In some communities they were determined not to be imposed upon; as in the vicinity of Indian Point. Long before the introduction of our admirable system of school laws, a number of leading citizens constituted themselves a committee on examinations, and these examinations were close and rigid. Many were the poor fellows in ye olden time, who, after sweating for long hours in the dreadful ordeal of a cross-fire between these sturdy old farmers, were doomed at last to fail. But the result was a wholesome one to the community adopting the plan. The Indian Point school is an illustration, for they, adopting this plan in a very early day, have always had the very best of schools-the best in the entire county, perhaps.

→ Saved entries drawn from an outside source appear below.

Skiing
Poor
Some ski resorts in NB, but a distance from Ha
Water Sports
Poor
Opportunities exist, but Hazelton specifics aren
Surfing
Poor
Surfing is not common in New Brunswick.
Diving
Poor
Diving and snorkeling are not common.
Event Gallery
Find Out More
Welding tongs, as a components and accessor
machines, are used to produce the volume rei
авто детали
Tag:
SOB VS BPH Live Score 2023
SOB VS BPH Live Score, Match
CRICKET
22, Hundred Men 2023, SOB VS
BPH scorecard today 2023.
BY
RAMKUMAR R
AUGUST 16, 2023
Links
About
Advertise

After the adoption of the present school system, the interest in education was greatly advanced, and, at present, our districts in every part of the county are enjoying the very highest privileges. Each district has a neat and pleasant schoolhouse, furnished with every comfort and necessity. The best of teachers can be employed, and a public fund is provided to meet all the expenses. Subjoined, we give some important items from the county Superintendent's report for the year ending July 30, 1879.

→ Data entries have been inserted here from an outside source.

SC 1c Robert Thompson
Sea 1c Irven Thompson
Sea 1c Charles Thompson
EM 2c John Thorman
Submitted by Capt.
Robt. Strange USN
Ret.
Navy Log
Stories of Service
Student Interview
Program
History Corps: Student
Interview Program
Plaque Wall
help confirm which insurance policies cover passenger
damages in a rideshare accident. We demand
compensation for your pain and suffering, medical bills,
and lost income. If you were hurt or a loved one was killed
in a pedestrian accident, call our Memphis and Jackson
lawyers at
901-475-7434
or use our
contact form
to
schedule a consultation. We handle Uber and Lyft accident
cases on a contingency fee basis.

There are, under twenty-one years of age, males, 3,226; females, 3,041; total, 6,267. Between the ages of six and twenty-one years, males, 2,160; females, 2,012; total, 4,172. Number of schools in the county, 63. Frame schoolhouses, 35; brick, 28. Number of teachers employed during the year, males, 58; females, 53; total, 111. Months taught by males, 327; by females, 266; total, 593. Total number of days attended, 264,043. Number unable to read and write, males, 8; females, 4; total, 12. This includes, of course, only those between six and twenty-one years. The cause, in one case, was mental incapacity; in all the others, the cause was the neglect of parents. Average wages paid to male teachers per month, $51,37; average paid to females, $34.13. State fund received, $4,650.22. Interest in public fund, $264.77. Amount of district tax levy, $14,833.16. Total sum expended in the county for school purposes during the year, $38,386.28. The county never had any normal school till during 1878, and the summer of 1879. Each term was of six weeks, and forty pupils were in attendance during each term. Each term was a decided success.